= Instruction =
Output each entry exactly; skip nothing.

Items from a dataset
Start
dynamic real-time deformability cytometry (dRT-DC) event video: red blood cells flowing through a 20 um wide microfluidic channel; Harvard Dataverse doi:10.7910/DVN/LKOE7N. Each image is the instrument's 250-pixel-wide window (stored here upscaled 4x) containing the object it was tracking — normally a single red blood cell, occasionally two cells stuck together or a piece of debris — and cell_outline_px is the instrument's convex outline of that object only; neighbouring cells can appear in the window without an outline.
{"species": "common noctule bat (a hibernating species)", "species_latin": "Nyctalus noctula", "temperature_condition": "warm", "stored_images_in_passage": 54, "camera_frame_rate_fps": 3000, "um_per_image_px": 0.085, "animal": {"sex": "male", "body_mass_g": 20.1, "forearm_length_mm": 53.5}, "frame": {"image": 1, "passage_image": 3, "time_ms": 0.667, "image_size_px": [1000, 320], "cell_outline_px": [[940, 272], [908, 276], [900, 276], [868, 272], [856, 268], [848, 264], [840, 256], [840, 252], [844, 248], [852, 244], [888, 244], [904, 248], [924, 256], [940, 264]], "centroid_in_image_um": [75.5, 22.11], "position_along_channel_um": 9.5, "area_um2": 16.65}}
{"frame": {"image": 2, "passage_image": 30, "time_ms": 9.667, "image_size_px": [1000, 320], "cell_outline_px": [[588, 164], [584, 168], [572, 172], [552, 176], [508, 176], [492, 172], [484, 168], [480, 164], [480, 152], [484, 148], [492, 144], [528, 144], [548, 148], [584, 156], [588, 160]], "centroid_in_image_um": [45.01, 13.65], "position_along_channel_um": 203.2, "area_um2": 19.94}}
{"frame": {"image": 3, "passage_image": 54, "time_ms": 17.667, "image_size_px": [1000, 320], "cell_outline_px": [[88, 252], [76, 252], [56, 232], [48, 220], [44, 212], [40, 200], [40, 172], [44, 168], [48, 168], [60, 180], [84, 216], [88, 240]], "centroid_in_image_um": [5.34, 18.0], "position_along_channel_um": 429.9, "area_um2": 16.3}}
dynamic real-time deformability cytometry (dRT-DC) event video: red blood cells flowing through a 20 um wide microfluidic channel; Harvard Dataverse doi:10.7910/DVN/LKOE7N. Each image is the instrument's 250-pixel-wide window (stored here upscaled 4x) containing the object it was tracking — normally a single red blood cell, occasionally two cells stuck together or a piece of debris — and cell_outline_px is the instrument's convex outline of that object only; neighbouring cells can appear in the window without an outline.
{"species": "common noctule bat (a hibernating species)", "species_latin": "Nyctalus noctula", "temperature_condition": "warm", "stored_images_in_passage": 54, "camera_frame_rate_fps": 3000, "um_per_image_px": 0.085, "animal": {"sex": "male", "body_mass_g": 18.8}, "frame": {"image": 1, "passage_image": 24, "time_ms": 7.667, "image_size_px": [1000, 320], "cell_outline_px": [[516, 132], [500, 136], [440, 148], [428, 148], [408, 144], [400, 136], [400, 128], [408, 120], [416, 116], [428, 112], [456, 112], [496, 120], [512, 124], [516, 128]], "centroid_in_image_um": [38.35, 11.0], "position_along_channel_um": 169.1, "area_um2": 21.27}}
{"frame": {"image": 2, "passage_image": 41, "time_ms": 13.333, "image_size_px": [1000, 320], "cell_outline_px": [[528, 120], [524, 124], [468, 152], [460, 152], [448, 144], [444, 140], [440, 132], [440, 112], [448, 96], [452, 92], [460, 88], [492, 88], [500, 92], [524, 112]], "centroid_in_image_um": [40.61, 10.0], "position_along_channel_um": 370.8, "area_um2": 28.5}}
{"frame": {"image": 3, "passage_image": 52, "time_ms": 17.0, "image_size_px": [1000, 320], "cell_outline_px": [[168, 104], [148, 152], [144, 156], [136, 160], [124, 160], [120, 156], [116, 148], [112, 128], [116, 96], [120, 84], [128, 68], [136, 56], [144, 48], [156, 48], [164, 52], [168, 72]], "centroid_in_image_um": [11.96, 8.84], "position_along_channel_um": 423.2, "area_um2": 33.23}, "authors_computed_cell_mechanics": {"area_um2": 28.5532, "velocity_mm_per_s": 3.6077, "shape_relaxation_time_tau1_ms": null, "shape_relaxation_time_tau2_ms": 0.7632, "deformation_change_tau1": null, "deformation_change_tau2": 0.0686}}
End
= Worked solution =
dynamic real-time deformability cytometry (dRT-DC) event video: red blood cells flowing through a 20 um wide microfluidic channel; Harvard Dataverse doi:10.7910/DVN/LKOE7N. Each image is the instrument's 250-pixel-wide window (stored here upscaled 4x) containing the object it was tracking — normally a single red blood cell, occasionally two cells stuck together or a piece of debris — and cell_outline_px is the instrument's convex outline of that object only; neighbouring cells can appear in the window without an outline.
{"species": "common noctule bat (a hibernating species)", "species_latin": "Nyctalus noctula", "temperature_condition": "warm", "stored_images_in_passage": 54, "camera_frame_rate_fps": 3000, "um_per_image_px": 0.085, "animal": {"sex": "male", "body_mass_g": 20.1, "forearm_length_mm": 53.5}, "frame": {"image": 1, "passage_image": 3, "time_ms": 0.667, "image_size_px": [1000, 320], "cell_outline_px": [[940, 272], [908, 276], [900, 276], [868, 272], [856, 268], [848, 264], [840, 256], [840, 252], [844, 248], [852, 244], [888, 244], [904, 248], [924, 256], [940, 264]], "centroid_in_image_um": [75.5, 22.11], "position_along_channel_um": 9.5, "area_um2": 16.65}}
{"frame": {"image": 2, "passage_image": 30, "time_ms": 9.667, "image_size_px": [1000, 320], "cell_outline_px": [[588, 164], [584, 168], [572, 172], [552, 176], [508, 176], [492, 172], [484, 168], [480, 164], [480, 152], [484, 148], [492, 144], [528, 144], [548, 148], [584, 156], [588, 160]], "centroid_in_image_um": [45.01, 13.65], "position_along_channel_um": 203.2, "area_um2": 19.94}}
{"frame": {"image": 3, "passage_image": 54, "time_ms": 17.667, "image_size_px": [1000, 320], "cell_outline_px": [[88, 252], [76, 252], [56, 232], [48, 220], [44, 212], [40, 200], [40, 172], [44, 168], [48, 168], [60, 180], [84, 216], [88, 240]], "centroid_in_image_um": [5.34, 18.0], "position_along_channel_um": 429.9, "area_um2": 16.3}}
dynamic real-time deformability cytometry (dRT-DC) event video: red blood cells flowing through a 20 um wide microfluidic channel; Harvard Dataverse doi:10.7910/DVN/LKOE7N. Each image is the instrument's 250-pixel-wide window (stored here upscaled 4x) containing the object it was tracking — normally a single red blood cell, occasionally two cells stuck together or a piece of debris — and cell_outline_px is the instrument's convex outline of that object only; neighbouring cells can appear in the window without an outline.
{"species": "common noctule bat (a hibernating species)", "species_latin": "Nyctalus noctula", "temperature_condition": "warm", "stored_images_in_passage": 54, "camera_frame_rate_fps": 3000, "um_per_image_px": 0.085, "animal": {"sex": "male", "body_mass_g": 18.8}, "frame": {"image": 1, "passage_image": 24, "time_ms": 7.667, "image_size_px": [1000, 320], "cell_outline_px": [[516, 132], [500, 136], [440, 148], [428, 148], [408, 144], [400, 136], [400, 128], [408, 120], [416, 116], [428, 112], [456, 112], [496, 120], [512, 124], [516, 128]], "centroid_in_image_um": [38.35, 11.0], "position_along_channel_um": 169.1, "area_um2": 21.27}}
{"frame": {"image": 2, "passage_image": 41, "time_ms": 13.333, "image_size_px": [1000, 320], "cell_outline_px": [[528, 120], [524, 124], [468, 152], [460, 152], [448, 144], [444, 140], [440, 132], [440, 112], [448, 96], [452, 92], [460, 88], [492, 88], [500, 92], [524, 112]], "centroid_in_image_um": [40.61, 10.0], "position_along_channel_um": 370.8, "area_um2": 28.5}}
{"frame": {"image": 3, "passage_image": 52, "time_ms": 17.0, "image_size_px": [1000, 320], "cell_outline_px": [[168, 104], [148, 152], [144, 156], [136, 160], [124, 160], [120, 156], [116, 148], [112, 128], [116, 96], [120, 84], [128, 68], [136, 56], [144, 48], [156, 48], [164, 52], [168, 72]], "centroid_in_image_um": [11.96, 8.84], "position_along_channel_um": 423.2, "area_um2": 33.23}, "authors_computed_cell_mechanics": {"area_um2": 28.5532, "velocity_mm_per_s": 3.6077, "shape_relaxation_time_tau1_ms": null, "shape_relaxation_time_tau2_ms": 0.7632, "deformation_change_tau1": null, "deformation_change_tau2": 0.0686}}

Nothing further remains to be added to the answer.